## [SUPPLIED DATA]

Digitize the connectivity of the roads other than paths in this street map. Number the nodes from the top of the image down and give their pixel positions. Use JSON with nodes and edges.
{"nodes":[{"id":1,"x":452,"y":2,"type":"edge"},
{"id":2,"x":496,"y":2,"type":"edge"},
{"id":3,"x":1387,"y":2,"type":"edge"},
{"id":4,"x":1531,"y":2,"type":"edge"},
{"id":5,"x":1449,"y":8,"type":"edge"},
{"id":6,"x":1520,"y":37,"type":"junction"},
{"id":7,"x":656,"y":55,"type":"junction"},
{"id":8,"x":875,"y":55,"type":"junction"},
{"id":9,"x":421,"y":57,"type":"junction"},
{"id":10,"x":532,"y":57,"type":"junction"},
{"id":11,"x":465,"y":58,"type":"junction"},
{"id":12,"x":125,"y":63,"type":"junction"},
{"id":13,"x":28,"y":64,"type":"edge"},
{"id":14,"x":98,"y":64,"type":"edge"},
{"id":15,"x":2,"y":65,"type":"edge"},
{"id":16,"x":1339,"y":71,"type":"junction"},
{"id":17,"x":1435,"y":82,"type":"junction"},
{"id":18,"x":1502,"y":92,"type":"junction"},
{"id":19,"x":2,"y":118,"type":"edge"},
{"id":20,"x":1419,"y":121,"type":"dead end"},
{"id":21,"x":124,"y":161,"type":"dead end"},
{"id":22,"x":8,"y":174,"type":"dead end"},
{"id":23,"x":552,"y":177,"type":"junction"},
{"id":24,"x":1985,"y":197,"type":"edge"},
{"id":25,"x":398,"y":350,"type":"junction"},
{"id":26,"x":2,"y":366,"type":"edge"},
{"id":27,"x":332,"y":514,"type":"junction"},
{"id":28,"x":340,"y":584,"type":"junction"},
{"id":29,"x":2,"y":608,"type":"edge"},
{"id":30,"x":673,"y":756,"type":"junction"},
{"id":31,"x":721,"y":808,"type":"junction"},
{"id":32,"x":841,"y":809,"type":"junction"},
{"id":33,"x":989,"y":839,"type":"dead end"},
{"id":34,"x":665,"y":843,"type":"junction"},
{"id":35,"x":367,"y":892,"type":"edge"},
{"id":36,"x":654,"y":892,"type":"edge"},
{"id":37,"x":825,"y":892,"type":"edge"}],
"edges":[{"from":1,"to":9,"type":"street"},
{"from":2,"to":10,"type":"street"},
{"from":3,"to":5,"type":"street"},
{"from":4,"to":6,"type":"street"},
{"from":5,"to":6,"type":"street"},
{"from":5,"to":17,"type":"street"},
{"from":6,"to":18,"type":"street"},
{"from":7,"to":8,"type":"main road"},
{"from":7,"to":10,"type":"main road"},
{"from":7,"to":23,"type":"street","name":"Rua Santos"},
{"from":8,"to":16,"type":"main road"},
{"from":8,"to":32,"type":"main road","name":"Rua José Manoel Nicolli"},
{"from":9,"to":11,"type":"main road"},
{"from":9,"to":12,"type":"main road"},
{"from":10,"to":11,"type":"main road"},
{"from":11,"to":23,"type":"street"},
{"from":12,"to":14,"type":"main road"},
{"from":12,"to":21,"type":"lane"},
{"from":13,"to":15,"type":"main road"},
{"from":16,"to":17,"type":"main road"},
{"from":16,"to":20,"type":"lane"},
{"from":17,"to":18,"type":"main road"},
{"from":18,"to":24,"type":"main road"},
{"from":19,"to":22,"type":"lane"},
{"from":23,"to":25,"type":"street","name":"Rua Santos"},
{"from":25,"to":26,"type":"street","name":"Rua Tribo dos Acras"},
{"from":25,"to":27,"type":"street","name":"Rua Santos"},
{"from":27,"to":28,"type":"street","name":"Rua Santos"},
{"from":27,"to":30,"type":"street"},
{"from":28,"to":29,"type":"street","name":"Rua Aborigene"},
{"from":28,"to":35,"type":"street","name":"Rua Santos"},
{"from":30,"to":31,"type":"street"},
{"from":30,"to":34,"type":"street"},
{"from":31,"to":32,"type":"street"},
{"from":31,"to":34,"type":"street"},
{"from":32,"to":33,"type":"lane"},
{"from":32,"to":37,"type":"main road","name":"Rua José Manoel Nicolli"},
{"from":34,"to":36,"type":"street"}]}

## [WHAT TO PRODUCE]
Count how many lines in the listing above hold "dead". Supply only that number.

## [ANSWER SECTION]
4